If Google struggles with rendering your content, it may think that there is no content at all.
Another obvious possibility is that your content is really thin. In such a case, investigate your content :)
Duplicates
This topic is out of the scope of this presentation, but if each of the products is available under 4 different addresses, you’ve got a problem.
You should fix that. Read Google’s article on Duplicate content. https://support.google.com/webmasters/answer/66359?hl=en
Now it's time to discuss about indexing delay.
It may happen that Google indexes your content within weeks, or even months (!).
You have a newspaper? Classified?
You should make sure Google can index it quickly!
It takes time.
Google has over 170 trillion pages to visit.
The web is so huge.
In the case of The Guardian, a whooping part of their content is indexed withing 1 day.
For instance, a little bit over 58% of Eventbrite pages are not indexed within 2 weeks.
The outcome is clear. If you plan to create a new event, make sure you publish it at least one month before :)
You can ask why it takes so long to index a page in Google?
There is a very probable reason that Google is visiting too many low quality pages on your website.
I know by this I will lose most of the audience.
But the tool is so powerful.
Using logfile analysis, you can see exactly which pages of your website are visited by Google and which don't.
Time consuming, but it can tell you exactly:
- What sections of your website are visited by Google and which don’t.
I.e Google is frequently visiting blog pages but don’t visit your product pages, you’ve got a problem.
Using logfile analysis you can check if Google spends too much time on low quality pages.
The solution for this issues is Crawl budget optimization.
If it's first time you heard this term, think of "Googlebot journey optimization" - the term I invented for the conference :)

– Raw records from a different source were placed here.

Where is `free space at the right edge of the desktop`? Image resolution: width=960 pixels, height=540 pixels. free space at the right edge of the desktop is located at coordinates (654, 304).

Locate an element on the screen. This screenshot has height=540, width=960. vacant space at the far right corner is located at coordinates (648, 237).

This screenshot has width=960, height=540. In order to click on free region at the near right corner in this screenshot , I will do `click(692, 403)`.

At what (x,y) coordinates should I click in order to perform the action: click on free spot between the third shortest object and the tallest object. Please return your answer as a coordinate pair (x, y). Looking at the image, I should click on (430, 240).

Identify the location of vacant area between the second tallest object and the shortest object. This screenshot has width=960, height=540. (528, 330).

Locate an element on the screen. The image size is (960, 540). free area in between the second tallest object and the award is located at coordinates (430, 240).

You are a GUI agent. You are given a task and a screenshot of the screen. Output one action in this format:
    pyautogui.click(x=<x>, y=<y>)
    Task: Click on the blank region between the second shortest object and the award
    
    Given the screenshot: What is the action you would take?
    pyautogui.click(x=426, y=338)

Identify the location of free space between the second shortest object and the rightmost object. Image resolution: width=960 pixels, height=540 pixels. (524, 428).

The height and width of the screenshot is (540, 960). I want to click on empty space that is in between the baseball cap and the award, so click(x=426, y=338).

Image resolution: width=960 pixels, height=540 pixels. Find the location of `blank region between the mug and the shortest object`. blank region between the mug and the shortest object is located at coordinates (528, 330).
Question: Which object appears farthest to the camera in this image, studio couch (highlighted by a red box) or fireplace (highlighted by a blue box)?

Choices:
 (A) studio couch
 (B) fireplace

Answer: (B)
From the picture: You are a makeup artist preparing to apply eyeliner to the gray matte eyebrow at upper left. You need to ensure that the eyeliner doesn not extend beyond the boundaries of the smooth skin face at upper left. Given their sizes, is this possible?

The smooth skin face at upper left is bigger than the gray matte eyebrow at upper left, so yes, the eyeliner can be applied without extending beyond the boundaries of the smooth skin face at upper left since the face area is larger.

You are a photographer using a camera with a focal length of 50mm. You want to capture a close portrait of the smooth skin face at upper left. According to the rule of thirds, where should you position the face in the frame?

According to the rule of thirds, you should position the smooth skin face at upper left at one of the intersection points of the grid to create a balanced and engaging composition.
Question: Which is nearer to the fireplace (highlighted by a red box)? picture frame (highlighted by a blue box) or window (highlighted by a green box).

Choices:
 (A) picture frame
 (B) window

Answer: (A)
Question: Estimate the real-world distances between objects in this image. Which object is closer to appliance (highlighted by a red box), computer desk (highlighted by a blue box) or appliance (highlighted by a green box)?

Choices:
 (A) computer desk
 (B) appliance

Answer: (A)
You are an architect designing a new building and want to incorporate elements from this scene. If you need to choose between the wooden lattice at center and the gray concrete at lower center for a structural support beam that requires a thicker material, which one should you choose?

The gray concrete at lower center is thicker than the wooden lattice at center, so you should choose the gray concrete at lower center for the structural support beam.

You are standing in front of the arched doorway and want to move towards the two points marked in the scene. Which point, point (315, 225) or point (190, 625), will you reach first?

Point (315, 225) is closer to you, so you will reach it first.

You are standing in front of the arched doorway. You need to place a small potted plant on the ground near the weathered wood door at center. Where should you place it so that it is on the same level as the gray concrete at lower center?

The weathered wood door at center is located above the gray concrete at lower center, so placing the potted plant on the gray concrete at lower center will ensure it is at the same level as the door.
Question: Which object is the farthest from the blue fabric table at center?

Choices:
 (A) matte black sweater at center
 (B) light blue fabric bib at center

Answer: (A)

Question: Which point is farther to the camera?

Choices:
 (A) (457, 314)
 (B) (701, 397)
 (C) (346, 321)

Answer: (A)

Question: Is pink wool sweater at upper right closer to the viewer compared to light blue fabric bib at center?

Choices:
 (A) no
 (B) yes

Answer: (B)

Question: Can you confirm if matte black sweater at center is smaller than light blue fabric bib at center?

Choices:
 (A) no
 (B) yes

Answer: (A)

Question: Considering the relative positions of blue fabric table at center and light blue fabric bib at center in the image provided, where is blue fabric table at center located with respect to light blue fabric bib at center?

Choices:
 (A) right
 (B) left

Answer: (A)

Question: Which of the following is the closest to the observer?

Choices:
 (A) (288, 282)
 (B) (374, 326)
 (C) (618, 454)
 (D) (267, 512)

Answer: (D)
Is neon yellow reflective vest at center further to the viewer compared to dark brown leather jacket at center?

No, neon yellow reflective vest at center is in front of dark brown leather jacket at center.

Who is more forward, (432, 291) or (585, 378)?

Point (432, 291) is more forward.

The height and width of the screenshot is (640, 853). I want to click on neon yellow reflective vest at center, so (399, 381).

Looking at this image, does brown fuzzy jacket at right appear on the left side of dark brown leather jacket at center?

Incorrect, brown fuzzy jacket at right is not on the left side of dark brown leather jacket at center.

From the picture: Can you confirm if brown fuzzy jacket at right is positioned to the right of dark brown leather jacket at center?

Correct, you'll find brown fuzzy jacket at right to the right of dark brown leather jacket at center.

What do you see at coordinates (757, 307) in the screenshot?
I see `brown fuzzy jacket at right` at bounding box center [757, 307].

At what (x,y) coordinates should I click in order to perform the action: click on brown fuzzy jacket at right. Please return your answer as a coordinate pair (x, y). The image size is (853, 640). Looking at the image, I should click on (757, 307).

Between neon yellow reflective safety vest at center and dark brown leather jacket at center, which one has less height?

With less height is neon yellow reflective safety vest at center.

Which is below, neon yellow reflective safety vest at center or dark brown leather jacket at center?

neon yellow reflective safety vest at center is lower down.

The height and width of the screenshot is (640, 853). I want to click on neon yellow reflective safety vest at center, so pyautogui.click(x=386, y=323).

There is another challenge for 2020.
It's JavaScript SEO.
JavaScript is extremely popular, but commonly, websites have JavaScript SEO issues.
If you are curious about JavaScript technology, commonly:
-pagination, internal linking, reviews, comnents are generated by JavaScript.
Also, sometimes main content is generated by JavaScript.
The problem is when Google struggles with rendering & indexing your JavasScript content.
In such a case Google ma not see your content, comments, navigation, links to related products.
Based on my research, 80% of the most popular ecommerce stores in the USE use JavaScript to generate crucial content. (By crucial content I mean “the main content” or links to similar products.)
That’s the trend.
What if Google cannot see link to related products?
Many products cannot be discovered in Google -> no money.
Many products don’t get to high ranking -> no money.
What does it mean for you?
Google doesn’t index crucial content (main content) - a page may not rank high
How to check what content is generated by JavaScript?
Simply go to https://www.onely.com/tools/wwjd/ and type the URL of your website into the console.
Then, look at the screenshots that the tool generates and compare the two versions of your page - the one with JavaScript enabled & disabled.
Use Google Search Console frequently. Having this tool, you will see exactly why a page is not indexed.
Also, check Google Search Console's Coverage reports to see why certain groups of pages are not indexed.